# SLOTMANIA - This weekend, Stuttgart, Germany



## SCJ (Jul 15, 1999)

Great show and loads of stuff you don't get to see here in the states!

Anyone else going?

We will be staying at "Martin Clause" in Echterdingen if your in town early, stop in and say hi!

http://slotmania.de/



---------------------------
www.SlotCarJohnnies.com


----------



## sethndaddy (Dec 4, 2004)

Johnny, you should have advertised early on and maybe we could get a few people to go together (or at least meet up there for a few days)
I would love to go to Germany, but would need time to plan it out, and of coarse, the money to back it up. not to mention the slot car spending money that would be needed. and I'm sure theres more than Claus doing custom resins over there.
I could only imagine a table full of Claus's cars in a rainbow of colors..........I would be so broke, lol.
But seriously, next time could you give a 2-3 month heads up if possible. I'll do everything I can to try and make it.


----------



## SCJ (Jul 15, 1999)

sethndaddy said:


> But seriously, next time could you give a 2-3 month heads up if possible. I'll do everything I can to try and make it.

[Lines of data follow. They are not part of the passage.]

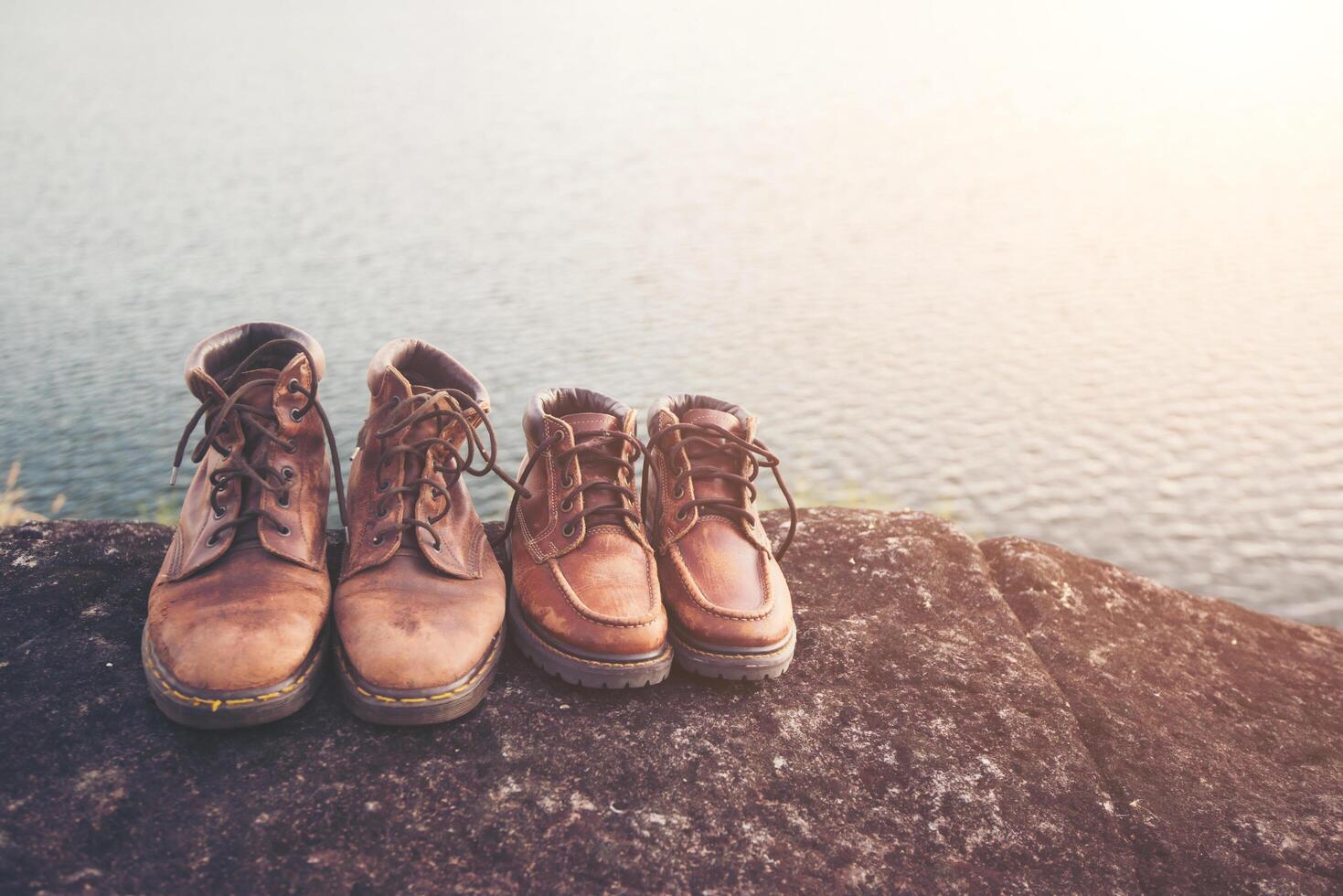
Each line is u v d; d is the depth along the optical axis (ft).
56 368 166.30
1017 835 5.39
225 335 6.21
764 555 6.70
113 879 4.38
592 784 5.33
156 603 5.49
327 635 5.70
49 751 5.12
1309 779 6.38
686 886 4.75
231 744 5.30
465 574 6.04
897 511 9.62
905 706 6.38
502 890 4.61
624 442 6.59
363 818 4.91
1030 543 9.21
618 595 5.93
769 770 5.62
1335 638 8.62
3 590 6.68
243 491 5.84
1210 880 5.25
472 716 5.76
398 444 6.13
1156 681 7.35
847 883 4.90
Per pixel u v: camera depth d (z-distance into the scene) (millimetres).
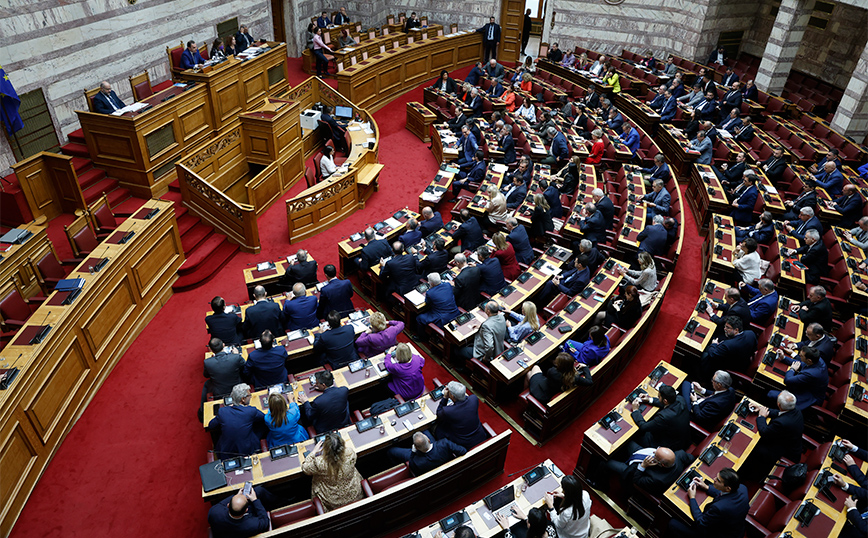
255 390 7418
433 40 20984
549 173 13445
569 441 7648
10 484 6391
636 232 10797
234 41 15219
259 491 6012
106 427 7648
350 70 17500
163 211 9875
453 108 17203
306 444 6395
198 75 12852
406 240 10477
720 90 18672
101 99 11055
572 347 8023
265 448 6637
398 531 6410
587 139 15609
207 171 12523
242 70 14109
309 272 9547
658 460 6047
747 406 7008
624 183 12852
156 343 9172
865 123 16031
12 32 10656
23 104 11133
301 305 8523
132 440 7488
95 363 8164
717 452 6434
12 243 8664
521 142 14938
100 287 8250
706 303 8992
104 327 8422
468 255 10516
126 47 13578
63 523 6449
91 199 11070
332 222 12586
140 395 8188
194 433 7637
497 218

I really put this on here for our foreign collectors, but an American contingency would be great.....I always have this show listed on my web site...scroll to the bottom of the page, click the "shows we are attending" link each show is listed with show promoter contact info.

Hope to see some of you there....stop in and say hello!


Next show is 31 March, 2007.

--------------------------
www.SlotCarJohnnies.com


----------



## sethndaddy (Dec 4, 2004)

cool, thanks for the info.


----------



## A/FX Nut (May 28, 2004)

I spent a year and a half there from Oct 1984 to Apr 1986. Aschauffenberg 3rd Battalion 69th Armor 3rd Infantry Divsion. Beautiful country and the best beer in the world!
I'd love to go back someday. Randy.


----------



## partspig (Mar 12, 2003)

Yeah John, ya should plan one, that is an american excursion to that show, I would love to go! Even if it was just to sample the beer!! BUT, I would need at least a year to save enough money to go. pig


----------